Dorothy Bisset: Elizabeth Counsell
Thelma Scott: 5 December; Helen Ryan; An elderly woman who is arrested for theft. Whilst she is asleep in her daughter's car, teenager Lewis Dickinson (Edward Neale) steals the car. Thelma demands he takes her for a joyride and promises she will not get him into trouble.
Simone Rigby: Claire Cox; Thelma Scott's (Helen Ryan) daughter who is worried when her car is stolen with her mother asleep in the backseat.
Lewis Dickinson: Edward Neale; A teenager who steals Simone Rigby's (Claire Cox) car. He is startled to find her mother, Thelma Scott (Ryan) in the backseat, but is shocked when she demands to be taken for a joyride and day of fun.
Harry Drake: 6 December; Joel Phillimore; A mystery passerby who assists Jimmi Clay (Morgan) when multiple people are injured in an accident involving the collapse of scaffolding.
Michael Harvey: Adam Rickitt; A university lecturer who, due to his mental health, believes that students on campus have been sent to assassinate him.
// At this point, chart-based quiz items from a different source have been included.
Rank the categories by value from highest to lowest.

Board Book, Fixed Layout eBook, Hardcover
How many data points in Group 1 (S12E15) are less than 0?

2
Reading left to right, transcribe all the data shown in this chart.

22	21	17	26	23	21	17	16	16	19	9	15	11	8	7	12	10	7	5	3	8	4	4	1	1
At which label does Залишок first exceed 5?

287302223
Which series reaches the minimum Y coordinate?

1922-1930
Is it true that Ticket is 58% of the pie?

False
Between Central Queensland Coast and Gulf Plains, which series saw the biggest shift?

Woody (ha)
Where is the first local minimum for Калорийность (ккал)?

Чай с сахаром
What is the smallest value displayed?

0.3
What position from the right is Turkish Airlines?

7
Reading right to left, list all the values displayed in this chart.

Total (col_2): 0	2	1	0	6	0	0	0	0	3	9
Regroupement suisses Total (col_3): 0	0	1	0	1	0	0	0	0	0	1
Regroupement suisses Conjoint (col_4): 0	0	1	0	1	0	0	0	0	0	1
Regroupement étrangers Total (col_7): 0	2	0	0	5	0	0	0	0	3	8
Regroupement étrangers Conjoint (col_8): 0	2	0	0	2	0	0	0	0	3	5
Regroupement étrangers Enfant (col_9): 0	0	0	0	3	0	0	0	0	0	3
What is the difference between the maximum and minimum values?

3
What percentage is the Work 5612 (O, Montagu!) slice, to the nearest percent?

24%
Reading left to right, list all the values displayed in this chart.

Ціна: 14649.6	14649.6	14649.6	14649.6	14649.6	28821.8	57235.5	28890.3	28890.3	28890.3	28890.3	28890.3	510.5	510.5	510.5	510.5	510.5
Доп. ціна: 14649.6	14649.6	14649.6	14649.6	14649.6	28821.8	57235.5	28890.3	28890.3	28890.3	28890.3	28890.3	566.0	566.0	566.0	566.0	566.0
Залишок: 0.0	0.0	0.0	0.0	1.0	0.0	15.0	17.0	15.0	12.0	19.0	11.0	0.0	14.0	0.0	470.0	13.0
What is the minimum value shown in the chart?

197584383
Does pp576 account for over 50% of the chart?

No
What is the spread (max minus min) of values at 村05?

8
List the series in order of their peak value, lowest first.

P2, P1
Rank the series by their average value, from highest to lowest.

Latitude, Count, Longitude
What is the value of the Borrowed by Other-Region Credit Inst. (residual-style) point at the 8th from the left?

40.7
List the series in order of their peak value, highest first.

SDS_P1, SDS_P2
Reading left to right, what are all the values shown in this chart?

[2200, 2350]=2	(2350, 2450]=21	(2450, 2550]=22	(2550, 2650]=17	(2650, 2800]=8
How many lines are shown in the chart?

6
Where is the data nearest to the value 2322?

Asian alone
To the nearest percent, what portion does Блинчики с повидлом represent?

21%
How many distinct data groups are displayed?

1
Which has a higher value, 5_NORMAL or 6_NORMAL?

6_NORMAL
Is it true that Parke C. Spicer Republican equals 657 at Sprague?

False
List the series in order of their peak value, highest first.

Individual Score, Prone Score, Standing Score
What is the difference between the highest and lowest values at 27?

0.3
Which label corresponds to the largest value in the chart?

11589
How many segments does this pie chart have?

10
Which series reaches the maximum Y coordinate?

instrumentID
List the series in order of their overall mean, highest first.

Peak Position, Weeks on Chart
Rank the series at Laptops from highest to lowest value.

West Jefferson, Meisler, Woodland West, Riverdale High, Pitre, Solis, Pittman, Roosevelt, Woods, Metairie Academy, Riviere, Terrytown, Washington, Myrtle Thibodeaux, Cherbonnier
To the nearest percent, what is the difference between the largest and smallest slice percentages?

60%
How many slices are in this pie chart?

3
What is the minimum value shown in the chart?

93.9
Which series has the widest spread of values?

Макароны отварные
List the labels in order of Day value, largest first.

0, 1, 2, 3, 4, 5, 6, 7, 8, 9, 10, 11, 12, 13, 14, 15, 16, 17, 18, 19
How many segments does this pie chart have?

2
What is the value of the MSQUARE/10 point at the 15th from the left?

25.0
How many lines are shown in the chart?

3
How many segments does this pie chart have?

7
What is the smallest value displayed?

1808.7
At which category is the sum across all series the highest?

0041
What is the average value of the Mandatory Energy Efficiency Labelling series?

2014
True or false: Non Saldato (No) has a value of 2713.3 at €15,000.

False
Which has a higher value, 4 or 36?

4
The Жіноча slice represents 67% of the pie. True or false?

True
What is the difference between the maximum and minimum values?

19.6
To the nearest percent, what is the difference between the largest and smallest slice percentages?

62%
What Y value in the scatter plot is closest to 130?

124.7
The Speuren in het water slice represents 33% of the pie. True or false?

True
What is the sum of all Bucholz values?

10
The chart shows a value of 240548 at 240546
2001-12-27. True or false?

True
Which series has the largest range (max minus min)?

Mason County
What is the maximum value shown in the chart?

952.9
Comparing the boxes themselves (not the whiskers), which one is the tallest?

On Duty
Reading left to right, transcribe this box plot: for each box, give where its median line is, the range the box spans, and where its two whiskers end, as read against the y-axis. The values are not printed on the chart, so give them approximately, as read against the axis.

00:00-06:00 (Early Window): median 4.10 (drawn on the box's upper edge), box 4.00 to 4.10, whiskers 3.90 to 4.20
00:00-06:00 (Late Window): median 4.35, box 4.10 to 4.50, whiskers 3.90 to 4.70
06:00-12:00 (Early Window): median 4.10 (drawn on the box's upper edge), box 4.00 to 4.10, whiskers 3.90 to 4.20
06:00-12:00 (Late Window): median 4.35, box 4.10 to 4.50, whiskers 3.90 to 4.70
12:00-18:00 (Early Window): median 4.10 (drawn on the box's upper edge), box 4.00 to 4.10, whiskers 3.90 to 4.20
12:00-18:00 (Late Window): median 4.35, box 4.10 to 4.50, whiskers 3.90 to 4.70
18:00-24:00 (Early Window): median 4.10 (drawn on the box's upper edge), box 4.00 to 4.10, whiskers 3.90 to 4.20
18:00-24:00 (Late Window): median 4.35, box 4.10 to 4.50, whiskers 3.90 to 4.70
Tom Cole: Euan Munro; Two students at Letherbridge University who compete in a game of assassins with each other.
Josie Canning: Freya Cooper
Natalie Parker: 7 December; Grace Darling; A woman who has to attend counselling sessions with Suni Bulsara (Arya) to get back custody of her daughter. She uncovers that she abandoned her daughter in a supermarket due to being abandoned by her own mother as a child.
Maud Walpole: 11 December; Brenda Longman; A woman who informs Rob Hollins (Walker) that she is worried about her neighbour, Joan Ripley (Polly Hemingway), who she has not seen in weeks. She also warns him about Joan's grandson, Dean Ripley (Sam Thorpe-Sprinks), who she believes is trouble.
Joan Ripley: Polly Hemingway; A grandmother and grandson who live together due to having no other relatives to rely on.
Dean Ripley: Sam Thorpe-Sprinks
Harriet Eldridge: 12 December 2023–18 January 2024; Nicola Goodchild; The head of midwifery at St. Phils. She informs Ruhma Carter (Patel) that she wants her to fill in for Sian Howell (Alex Murdoch) while she has temporary leave.
Jeff Hughes: 12 December; Malcolm James; A married man who wants confirmation if he is gay or not due to having been in love with his male best friend. He hires a male escort and believes that Bear Sylvester (Lee), who is visiting Jeff on a VPAS visit, is him. When his actual escort arrives, his behaviour is exposed to wife Rebecca (Kate Spiro).
Rebecca Hughes: Kate Spiro; A woman who discovers that her husband, Jeff (Malcolm James), is gay when she learns he has hired a male escort.
Robin Earl: Ishmail Aaron; An escort who arrives to Jeff Hughes' (James) house and exposes his sexuality.
Craig Hendry: 13 December; Mark Donald; A patient of Nina Bulsara's (Peters) who feels unable to cope with Christmas due to his wife being killed by a deer the previous Christmas. However, Nina talks him around by saying that he has to find the positives for the sake of his daughters.
Rahul Bulsara: Ravi Aujla; The dead husband of Nina (Peters) and the father of Suni (Arya), shown through flashbacks. In Christmas 2017, he suffers from a health attack that leaves him debilitated. He gets one final Christmas with Nina and Suni before his death.
Leonardo Sampson: 14 December 2023, 2 January 2024; Harry Reid; A police officer who arrests a drunk Rob Hollins (Walker) since he believes that Rob is impersonating a police officer.
Nick Aliss: 14 December; Danny Ryder; A man hired to be dressed as Santa Claus at Zara Carmichael's (Walsh) dinner party. He opens up to the staff of the Mill about his money troubles and zero hour contract, claiming that none of them know what it is like to struggle. Scarlett Kiernan (Pegg) disproves him due to her prior money troubles, while Zara gives him Christmas presents for his child.
Cyndi Sommers: Nkechi Simms; A woman on a date with Leonardo Sampson (Harry Reid). She takes a disliking to him after seeing how he treats Rob Hollins (Walker).